## LISTA DE TAREAS
1. Explica, según el fragmento sobre el circuito de calefacción, por qué sería absurdo atribuir solo a los radiadores la sensación de bienestar del ambiente.
2. Copia del fragmento sobre el circuito de calefacción el pasaje que empieza en "A veces pienso" y termina en "el mundo pagano.".
3. Continúa el fragmento sobre el circuito de calefacción y la Providencia a partir de su última oración.

## FRAGMENTO DEL TEXTO

  A veces pienso que se asemeja al funcionamiento de un circuito de calefacción: La caldera, cuyo termostato detecta la falta de calor, enciende las llamas y envía el agua caliente a los radiadores que lograrán caldear el ambiente y conseguir la temperatura idónea, provocando una sensación de bienestar en el entorno. Sería absurdo pensar que los radiadores por sí solos son los causantes de este efecto. Es su esperanza y su descanso en la Providencia, la que logra que su casa, a pesar de las dificultades, se impregne de esa alegría cristiana que consiguió cambiar el mundo pagano.

## DATOS PROPORCIONADOS
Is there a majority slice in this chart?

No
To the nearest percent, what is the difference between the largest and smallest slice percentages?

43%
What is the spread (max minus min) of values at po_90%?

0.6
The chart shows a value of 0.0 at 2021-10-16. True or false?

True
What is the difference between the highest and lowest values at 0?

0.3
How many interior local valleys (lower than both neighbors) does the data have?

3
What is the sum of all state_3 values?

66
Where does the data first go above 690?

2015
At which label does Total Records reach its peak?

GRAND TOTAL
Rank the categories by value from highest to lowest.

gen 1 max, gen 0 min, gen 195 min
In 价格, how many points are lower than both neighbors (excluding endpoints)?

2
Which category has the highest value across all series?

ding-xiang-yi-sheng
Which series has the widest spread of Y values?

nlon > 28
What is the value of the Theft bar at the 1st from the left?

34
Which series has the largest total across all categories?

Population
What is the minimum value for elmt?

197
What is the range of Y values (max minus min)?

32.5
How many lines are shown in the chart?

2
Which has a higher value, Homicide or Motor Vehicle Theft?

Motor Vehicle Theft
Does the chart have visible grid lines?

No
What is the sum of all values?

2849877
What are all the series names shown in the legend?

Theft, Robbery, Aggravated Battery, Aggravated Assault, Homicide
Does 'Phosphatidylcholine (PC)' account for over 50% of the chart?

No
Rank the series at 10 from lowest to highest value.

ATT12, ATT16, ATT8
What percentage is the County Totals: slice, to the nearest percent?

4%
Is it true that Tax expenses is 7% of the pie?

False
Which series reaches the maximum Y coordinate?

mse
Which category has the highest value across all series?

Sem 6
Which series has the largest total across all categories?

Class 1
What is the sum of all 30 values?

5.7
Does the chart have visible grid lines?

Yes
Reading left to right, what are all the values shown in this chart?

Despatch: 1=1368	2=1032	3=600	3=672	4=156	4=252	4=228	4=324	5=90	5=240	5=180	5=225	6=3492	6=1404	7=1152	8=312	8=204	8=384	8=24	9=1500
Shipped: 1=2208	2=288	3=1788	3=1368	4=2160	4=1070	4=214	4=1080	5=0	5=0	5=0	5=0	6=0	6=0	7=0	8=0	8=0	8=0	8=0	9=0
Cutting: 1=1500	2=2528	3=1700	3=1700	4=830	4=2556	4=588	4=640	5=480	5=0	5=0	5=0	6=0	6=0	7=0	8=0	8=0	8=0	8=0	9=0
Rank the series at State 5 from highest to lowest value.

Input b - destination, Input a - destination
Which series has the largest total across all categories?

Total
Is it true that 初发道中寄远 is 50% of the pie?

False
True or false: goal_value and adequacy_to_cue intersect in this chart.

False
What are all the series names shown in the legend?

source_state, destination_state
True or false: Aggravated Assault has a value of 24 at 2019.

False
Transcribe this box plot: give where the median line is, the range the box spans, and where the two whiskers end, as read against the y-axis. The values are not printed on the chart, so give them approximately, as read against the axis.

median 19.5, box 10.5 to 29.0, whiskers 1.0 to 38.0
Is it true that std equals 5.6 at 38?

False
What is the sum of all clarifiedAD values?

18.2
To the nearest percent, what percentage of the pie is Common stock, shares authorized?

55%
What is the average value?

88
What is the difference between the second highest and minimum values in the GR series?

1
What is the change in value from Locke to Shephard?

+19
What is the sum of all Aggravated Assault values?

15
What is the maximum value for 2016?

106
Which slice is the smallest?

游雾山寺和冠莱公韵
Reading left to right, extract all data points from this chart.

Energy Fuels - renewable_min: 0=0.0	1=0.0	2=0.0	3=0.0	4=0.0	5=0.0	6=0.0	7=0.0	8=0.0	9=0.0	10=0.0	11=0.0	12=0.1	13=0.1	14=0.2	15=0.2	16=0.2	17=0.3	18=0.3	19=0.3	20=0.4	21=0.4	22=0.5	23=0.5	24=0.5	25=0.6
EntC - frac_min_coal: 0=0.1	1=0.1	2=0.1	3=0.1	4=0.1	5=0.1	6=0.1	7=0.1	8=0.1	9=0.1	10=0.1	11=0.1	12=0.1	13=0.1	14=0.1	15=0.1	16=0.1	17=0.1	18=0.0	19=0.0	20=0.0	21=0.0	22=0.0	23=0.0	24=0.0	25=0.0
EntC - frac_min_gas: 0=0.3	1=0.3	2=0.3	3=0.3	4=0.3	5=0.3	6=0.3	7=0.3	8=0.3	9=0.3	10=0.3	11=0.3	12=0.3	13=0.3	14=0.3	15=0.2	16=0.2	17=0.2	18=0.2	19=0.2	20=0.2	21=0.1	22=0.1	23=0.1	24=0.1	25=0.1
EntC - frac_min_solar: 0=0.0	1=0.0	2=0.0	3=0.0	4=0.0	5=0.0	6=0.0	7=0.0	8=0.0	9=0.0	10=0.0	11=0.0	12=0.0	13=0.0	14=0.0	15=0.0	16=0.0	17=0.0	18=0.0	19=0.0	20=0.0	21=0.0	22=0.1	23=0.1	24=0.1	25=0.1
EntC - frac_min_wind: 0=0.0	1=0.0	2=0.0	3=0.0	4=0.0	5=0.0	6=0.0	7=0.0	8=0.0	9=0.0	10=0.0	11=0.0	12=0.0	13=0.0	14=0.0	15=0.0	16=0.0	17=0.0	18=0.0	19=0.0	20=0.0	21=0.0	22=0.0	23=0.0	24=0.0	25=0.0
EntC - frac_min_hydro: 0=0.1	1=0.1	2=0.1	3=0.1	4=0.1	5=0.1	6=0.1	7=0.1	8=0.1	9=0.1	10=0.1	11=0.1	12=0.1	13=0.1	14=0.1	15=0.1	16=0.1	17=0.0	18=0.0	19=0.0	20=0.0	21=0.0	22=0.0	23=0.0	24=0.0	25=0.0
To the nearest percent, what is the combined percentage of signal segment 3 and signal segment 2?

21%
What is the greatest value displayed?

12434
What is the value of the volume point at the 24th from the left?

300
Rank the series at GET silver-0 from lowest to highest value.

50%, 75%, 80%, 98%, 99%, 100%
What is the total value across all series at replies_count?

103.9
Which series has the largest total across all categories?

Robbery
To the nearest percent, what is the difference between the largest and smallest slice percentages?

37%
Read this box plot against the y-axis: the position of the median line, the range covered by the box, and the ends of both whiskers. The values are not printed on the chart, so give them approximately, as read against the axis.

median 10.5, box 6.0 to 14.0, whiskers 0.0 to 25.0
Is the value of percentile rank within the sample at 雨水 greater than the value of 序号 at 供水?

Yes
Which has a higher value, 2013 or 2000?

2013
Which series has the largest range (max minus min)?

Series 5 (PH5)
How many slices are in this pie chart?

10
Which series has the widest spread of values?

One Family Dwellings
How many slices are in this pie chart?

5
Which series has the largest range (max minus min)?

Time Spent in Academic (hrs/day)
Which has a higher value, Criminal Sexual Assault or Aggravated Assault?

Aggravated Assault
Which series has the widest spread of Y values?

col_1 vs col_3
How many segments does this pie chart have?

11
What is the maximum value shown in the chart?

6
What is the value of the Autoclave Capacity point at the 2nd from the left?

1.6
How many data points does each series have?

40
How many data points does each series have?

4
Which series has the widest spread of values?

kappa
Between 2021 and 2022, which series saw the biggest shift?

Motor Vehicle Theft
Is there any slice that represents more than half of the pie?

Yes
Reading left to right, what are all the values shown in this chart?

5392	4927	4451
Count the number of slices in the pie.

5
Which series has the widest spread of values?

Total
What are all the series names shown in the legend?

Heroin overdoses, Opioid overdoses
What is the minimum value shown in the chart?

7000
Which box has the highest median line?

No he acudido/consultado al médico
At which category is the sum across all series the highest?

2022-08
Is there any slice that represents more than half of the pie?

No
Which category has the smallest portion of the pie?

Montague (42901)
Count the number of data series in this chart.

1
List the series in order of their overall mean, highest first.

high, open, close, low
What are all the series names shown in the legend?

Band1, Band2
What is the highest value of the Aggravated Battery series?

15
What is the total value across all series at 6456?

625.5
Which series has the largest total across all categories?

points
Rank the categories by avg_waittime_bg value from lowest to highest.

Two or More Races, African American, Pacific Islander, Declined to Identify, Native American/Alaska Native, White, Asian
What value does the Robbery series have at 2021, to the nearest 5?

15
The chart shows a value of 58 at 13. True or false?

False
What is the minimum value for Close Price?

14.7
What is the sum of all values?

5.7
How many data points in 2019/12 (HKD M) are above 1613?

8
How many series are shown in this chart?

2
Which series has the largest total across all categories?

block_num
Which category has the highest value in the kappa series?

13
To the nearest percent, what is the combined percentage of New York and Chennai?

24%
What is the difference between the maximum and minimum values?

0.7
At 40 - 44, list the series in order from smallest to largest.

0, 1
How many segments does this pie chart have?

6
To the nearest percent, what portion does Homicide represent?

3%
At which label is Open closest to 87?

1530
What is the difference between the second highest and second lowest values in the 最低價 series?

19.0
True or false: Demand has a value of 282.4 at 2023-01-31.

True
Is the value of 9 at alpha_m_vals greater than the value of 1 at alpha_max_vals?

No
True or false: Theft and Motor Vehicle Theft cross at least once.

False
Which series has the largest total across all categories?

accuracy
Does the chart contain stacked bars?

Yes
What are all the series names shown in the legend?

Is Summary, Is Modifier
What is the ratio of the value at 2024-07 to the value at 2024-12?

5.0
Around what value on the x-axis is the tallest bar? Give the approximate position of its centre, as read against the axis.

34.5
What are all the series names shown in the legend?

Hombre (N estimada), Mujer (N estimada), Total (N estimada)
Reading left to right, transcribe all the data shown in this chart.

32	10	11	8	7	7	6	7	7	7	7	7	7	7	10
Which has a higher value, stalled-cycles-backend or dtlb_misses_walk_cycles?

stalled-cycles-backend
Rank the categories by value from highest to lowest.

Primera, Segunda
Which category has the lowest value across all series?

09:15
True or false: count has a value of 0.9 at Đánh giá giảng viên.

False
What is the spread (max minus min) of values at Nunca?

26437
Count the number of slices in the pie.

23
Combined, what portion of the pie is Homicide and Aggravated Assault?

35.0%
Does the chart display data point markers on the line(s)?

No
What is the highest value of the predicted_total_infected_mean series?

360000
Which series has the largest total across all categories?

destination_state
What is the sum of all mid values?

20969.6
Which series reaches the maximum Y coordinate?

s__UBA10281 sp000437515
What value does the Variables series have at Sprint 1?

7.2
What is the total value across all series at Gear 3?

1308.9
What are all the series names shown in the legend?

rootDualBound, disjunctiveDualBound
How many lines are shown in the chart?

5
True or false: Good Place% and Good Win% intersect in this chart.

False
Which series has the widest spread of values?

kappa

## RESPUESTAS POR TAREA
1. Los radiadores no producen el calor por sí solos. La caldera, cuyo termostato detecta la falta de calor, enciende las llamas y les envía el agua caliente con la que caldean el ambiente hasta la temperatura idónea.

2.
A veces pienso que se asemeja al funcionamiento de un circuito de calefacción: La caldera, cuyo termostato detecta la falta de calor, enciende las llamas y envía el agua caliente a los radiadores que lograrán caldear el ambiente y conseguir la temperatura idónea, provocando una sensación de bienestar en el entorno. Sería absurdo pensar que los radiadores por sí solos son los causantes de este efecto. Es su esperanza y su descanso en la Providencia, la que logra que su casa, a pesar de las dificultades, se impregne de esa alegría cristiana que consiguió cambiar el mundo pagano.

3.
  Es la fe la que nos lleva a la gracia, don de Dios, que nos da la fuerza para conseguir repetir una serie de actos buenos a través de nuestra voluntad. Y así engendramos los hábitos que, al enraizarse en nuestra naturaleza, se convierten en virtudes: columnas para sostener el edificio de la convivencia feliz entre el género humano. Pero todas las virtudes humanas deben  beber de las divinas, tomando ejemplo constante del propio Cristo que nos enseña que la base en la que Dios quiere que estén edificadas, sea la caridad.

  Somos muchas veces educados, alegres, veraces, humildes o laboriosos, no por nosotros mismos, sino para facilitar la vida a los demás que, como nos dice el Evangelio, son nuestros hermanos. Ya que perder unos minutos cuando alguien nos pregunta una dirección en una calle cualquiera y responderle con una sonrisa, facilita que encuentre su destino; abrir una puerta y ceder el paso a un desconocido o desconocida que se encuentra detrás nuestro, es un signo de deferencia que no deja indiferente; así como ofrecer nuestro asiento, cuando sabemos que otro puede  necesitarlo más que nosotros, ya sea por su edad o por su estado físico.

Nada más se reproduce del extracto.